Yesterday I stayed in all day and pulled the armchair up to the painting. I watched it for four hours, like I was watching a film. At one point I stood up and spent three minutes turning it round. Then I sat down, watched it for an hour and then spent four minutes turning it back, pausing for two minutes to see what it looked like on its side, in landscape.
But today I’m not gonna do that. I nearly did that. I did it for half an hour as I was scoffing my beetroot, but today I’m not gonna do that, because that sort of behaviour seems to suggest that I might have some sort of mental-health problem, and I don’t want that. God knows I don’t want some sort of mental-health problem. Not on top of everything else.
So I’m up on the roof, smoking a fag, thinking about everything else and thinking about what, therefore, I should do today. I’ve brought up my phone and a can of beer. I swig the beer, smoke the fag and lie back in the deckchair looking out over the rooftops of Bow. It’s pissing down but that doesn’t matter. I call it rain-bathing. It’s just good to be out of the house.
First I should call Mum and see how Dad is. No, first I should think
seriously about going back to Blackpool and sorting things out. No, I should call Mum and see how Dad is, and then think about going back to Blackpool and sorting things out. If Dad’s coming out of it then there’s no need for me to go back. But if there’s no improvement then I should definitely go back and help them get rid of that settee. And if they don’t let me give them the money for it I’ll lash it to the back of a horse and tow it around the streets ringing a big rusty bell till some cunt buys the fucker.

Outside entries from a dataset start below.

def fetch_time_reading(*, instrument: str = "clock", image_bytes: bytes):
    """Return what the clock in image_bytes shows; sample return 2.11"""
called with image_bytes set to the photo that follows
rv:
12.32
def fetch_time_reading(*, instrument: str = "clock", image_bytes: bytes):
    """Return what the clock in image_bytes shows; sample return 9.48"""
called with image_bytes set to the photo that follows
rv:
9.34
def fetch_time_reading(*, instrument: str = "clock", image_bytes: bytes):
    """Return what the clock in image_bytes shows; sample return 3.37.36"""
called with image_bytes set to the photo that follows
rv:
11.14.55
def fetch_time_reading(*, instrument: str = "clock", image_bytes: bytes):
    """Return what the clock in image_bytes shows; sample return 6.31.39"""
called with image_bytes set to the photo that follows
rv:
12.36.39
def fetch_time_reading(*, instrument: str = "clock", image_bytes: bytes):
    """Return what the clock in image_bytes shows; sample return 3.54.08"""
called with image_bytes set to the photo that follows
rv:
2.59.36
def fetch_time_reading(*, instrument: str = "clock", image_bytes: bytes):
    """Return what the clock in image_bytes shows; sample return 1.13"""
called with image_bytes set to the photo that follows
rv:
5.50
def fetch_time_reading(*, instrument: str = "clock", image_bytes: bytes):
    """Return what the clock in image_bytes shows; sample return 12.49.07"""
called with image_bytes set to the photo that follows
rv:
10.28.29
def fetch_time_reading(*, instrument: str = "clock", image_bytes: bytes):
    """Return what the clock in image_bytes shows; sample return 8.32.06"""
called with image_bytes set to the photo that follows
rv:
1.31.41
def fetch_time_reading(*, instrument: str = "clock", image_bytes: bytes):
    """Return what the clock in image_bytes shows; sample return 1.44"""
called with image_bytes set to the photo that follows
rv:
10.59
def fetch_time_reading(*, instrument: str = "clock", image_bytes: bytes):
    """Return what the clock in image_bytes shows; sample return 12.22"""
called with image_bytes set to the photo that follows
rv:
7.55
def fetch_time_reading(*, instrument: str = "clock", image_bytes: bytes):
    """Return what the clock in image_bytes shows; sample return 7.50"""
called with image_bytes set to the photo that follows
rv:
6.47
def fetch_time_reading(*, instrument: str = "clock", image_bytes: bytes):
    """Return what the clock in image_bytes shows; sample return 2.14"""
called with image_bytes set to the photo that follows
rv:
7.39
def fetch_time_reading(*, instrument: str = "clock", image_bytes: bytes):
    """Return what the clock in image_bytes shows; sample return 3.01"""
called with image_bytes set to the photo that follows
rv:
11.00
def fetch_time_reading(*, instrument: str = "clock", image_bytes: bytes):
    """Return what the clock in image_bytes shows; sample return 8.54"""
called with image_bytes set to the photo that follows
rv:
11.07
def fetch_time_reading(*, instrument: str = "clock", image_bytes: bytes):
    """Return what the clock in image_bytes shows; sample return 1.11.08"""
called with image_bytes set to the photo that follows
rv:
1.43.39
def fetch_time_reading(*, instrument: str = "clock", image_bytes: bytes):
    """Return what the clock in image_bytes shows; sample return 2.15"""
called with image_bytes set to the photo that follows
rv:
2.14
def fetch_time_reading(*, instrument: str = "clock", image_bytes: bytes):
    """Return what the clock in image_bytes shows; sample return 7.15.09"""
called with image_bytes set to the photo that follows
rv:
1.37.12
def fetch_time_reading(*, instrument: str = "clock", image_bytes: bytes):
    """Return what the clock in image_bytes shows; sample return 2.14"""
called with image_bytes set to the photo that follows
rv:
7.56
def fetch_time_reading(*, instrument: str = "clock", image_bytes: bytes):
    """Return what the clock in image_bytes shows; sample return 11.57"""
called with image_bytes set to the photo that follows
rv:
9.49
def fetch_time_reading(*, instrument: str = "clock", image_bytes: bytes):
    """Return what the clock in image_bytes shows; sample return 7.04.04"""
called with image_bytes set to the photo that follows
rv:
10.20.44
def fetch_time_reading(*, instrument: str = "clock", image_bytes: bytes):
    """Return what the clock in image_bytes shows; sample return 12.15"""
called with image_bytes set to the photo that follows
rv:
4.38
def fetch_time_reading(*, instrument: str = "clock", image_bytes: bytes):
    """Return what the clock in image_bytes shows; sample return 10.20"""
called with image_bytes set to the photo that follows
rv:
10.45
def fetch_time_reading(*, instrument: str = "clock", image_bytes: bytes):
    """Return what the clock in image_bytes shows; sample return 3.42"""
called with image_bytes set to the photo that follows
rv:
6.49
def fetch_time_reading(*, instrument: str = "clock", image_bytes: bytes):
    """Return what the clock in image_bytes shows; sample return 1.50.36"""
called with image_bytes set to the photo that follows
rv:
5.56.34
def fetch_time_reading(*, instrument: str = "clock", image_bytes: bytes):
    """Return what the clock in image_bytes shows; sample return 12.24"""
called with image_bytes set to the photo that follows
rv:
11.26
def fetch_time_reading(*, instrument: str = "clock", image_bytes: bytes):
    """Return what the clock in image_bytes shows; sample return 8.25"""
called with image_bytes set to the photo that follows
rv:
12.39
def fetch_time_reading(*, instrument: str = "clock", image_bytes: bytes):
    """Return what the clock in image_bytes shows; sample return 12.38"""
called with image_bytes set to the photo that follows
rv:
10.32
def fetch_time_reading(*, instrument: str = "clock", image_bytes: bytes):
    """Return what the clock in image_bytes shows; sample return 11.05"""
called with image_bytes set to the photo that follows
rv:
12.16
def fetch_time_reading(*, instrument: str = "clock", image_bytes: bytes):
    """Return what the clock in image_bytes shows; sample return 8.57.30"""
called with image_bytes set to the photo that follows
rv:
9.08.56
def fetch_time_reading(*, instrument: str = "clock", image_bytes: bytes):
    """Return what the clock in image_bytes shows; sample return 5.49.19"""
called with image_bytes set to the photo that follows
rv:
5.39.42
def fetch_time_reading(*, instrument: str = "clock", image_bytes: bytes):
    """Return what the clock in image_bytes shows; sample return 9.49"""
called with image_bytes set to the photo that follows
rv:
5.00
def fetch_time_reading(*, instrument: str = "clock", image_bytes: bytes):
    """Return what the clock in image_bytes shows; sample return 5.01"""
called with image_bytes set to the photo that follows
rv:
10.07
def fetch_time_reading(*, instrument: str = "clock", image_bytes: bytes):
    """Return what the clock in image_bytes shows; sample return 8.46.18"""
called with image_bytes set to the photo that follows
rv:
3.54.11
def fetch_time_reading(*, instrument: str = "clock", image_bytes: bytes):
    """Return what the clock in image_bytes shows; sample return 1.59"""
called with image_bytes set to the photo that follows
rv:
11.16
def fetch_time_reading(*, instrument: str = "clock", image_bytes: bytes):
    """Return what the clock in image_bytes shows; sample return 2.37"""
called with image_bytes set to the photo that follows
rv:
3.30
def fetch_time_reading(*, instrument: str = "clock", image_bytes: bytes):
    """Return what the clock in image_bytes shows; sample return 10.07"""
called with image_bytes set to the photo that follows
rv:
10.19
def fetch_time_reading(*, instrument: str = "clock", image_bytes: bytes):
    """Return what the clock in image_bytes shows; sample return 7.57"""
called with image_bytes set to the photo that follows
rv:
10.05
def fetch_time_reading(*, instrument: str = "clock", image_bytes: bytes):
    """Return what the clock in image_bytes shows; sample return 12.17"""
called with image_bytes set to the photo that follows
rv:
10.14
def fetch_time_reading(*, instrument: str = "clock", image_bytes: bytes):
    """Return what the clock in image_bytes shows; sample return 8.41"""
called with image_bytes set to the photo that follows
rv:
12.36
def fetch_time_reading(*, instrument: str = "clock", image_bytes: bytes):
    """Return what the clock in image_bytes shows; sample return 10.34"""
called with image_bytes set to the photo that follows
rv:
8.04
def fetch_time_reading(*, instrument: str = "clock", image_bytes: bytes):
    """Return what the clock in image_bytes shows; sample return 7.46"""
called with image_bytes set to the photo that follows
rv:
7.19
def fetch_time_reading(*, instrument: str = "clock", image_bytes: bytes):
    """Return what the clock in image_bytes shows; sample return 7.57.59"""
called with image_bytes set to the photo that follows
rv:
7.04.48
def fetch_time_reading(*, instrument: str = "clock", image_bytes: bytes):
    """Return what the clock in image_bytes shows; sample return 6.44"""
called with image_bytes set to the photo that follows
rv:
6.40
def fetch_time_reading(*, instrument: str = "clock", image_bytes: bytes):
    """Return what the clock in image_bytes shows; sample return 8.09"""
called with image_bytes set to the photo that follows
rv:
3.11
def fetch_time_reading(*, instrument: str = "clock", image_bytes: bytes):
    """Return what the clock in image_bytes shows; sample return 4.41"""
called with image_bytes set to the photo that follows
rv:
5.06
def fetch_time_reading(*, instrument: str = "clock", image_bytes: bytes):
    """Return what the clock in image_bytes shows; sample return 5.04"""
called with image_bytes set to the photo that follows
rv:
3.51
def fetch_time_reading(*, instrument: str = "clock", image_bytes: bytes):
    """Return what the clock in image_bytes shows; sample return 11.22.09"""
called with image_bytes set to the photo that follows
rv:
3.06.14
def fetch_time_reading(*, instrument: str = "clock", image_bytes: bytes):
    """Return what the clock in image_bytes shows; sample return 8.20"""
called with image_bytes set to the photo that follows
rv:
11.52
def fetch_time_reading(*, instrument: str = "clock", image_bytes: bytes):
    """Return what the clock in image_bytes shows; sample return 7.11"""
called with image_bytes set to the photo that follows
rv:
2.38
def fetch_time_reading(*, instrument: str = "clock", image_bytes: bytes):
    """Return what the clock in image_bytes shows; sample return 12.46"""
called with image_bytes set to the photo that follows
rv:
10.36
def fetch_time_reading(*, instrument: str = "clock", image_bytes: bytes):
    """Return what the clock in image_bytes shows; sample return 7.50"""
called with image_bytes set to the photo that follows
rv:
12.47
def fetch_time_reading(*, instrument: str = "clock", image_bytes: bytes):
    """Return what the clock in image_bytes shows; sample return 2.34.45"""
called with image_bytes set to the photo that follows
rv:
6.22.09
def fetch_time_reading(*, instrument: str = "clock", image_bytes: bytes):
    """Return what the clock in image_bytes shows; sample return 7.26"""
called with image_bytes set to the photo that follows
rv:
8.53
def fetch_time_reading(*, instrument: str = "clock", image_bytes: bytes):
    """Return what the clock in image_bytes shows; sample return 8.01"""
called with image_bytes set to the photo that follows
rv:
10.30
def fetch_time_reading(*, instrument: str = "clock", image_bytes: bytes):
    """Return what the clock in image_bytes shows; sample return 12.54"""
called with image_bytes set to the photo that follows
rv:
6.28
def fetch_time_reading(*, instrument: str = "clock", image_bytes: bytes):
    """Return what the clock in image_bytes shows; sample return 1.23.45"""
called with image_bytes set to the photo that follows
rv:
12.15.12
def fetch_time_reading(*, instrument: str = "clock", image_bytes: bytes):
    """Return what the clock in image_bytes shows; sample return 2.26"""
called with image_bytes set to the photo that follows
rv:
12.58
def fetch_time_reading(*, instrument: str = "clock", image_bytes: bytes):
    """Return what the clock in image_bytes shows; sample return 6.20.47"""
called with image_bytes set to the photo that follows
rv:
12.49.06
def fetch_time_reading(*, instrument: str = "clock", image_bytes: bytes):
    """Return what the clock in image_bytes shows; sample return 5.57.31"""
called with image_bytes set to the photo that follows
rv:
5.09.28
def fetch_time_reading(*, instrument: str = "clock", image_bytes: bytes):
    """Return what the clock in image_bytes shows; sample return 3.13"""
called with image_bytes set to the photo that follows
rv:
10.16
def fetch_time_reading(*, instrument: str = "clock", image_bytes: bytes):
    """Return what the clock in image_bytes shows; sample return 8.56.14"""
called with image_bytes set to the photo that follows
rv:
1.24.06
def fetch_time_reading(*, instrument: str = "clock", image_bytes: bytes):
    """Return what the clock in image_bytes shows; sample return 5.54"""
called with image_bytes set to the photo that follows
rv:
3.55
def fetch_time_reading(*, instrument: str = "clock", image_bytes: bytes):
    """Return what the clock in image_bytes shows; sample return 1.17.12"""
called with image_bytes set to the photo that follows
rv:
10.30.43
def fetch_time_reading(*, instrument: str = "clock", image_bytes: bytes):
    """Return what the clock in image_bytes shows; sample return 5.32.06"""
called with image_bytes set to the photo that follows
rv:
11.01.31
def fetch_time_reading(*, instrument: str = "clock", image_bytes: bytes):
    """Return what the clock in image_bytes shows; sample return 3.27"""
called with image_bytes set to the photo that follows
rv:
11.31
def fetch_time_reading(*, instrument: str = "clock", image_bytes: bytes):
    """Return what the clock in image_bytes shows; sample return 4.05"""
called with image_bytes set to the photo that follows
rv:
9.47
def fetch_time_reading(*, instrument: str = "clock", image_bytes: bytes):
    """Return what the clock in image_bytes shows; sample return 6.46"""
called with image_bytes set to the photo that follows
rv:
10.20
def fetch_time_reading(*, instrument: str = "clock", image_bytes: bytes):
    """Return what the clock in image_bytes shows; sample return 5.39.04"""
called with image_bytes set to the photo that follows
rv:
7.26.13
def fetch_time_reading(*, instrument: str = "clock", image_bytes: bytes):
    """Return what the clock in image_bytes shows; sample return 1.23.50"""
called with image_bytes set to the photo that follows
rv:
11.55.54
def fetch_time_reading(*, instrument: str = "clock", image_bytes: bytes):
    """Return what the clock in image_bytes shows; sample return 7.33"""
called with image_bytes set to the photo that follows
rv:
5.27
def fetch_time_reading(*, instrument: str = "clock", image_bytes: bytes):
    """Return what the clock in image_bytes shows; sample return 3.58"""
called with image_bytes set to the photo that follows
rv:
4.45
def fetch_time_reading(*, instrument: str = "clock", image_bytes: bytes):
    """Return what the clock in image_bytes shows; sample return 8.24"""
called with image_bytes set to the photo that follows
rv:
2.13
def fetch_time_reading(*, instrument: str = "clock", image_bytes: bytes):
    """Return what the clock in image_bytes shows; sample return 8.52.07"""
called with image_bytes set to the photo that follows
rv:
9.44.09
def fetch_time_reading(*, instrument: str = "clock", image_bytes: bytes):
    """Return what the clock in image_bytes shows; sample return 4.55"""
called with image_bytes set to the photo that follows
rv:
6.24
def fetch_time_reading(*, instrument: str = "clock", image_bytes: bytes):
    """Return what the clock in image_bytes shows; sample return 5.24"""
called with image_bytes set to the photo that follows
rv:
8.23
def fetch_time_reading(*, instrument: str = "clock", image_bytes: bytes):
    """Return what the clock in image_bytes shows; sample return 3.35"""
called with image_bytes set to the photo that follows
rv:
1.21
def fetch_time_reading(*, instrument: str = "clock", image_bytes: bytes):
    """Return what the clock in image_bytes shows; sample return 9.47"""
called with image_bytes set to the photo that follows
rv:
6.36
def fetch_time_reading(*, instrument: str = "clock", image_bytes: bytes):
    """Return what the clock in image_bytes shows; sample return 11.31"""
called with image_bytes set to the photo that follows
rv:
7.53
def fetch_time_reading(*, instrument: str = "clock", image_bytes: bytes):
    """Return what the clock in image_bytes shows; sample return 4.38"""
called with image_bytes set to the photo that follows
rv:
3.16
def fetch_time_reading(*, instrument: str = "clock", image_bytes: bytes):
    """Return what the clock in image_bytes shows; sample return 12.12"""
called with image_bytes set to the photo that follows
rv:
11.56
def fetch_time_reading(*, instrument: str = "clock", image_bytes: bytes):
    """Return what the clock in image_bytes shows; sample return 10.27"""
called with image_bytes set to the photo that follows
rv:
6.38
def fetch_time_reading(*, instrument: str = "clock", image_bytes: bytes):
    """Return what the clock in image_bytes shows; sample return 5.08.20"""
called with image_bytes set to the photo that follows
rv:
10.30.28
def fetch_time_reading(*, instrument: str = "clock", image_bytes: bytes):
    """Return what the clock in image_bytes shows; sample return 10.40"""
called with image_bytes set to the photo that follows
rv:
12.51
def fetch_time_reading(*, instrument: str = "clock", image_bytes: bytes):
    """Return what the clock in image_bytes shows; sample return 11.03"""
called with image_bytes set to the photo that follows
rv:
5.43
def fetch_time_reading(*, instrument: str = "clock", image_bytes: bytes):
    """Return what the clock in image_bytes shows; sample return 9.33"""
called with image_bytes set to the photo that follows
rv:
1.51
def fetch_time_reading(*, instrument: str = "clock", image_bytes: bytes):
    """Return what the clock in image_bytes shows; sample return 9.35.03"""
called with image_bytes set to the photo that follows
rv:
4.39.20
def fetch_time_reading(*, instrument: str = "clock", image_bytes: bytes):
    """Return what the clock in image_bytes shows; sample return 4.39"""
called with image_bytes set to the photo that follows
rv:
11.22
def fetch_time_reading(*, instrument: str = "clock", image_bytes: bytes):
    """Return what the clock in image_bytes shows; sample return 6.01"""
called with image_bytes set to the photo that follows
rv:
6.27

No, no, first I should call Kirk and see how he’s getting on. I should apologize for the other night; for being such a useless, embalmed mute. No, first I should just go round and see Kirk. If I ask him on the phone if he wants me to come round he’ll say no, and so I should just go round there anyway, leaving him no choice. I should ask him if he wants to stay in the flat with me and promise to be there every second of the day and night, waiting on him hand and foot.
No, no, no, first I should try to get through to Eleni again. Perhaps she can’t get through, or perhaps her mother’s dead and she can’t get it together to call me, given what was said when we parted. Perhaps Sofia’s dead and Yiorgos has crumbled. Perhaps Eleni’s too busy piecing Yiorgos back together to worry about me. Perhaps she’s just left me. But I should call her anyway, whatever. Whatever the circumstances I should just keep trying, every second of the day and night.
No, no, no, no. First I should just swig this beer and smoke this fag and let everything sink in a bit more.
So that’s what I do. Then I go and get another beer and light another fag and lie back in the rain, letting everything sink in a bit more.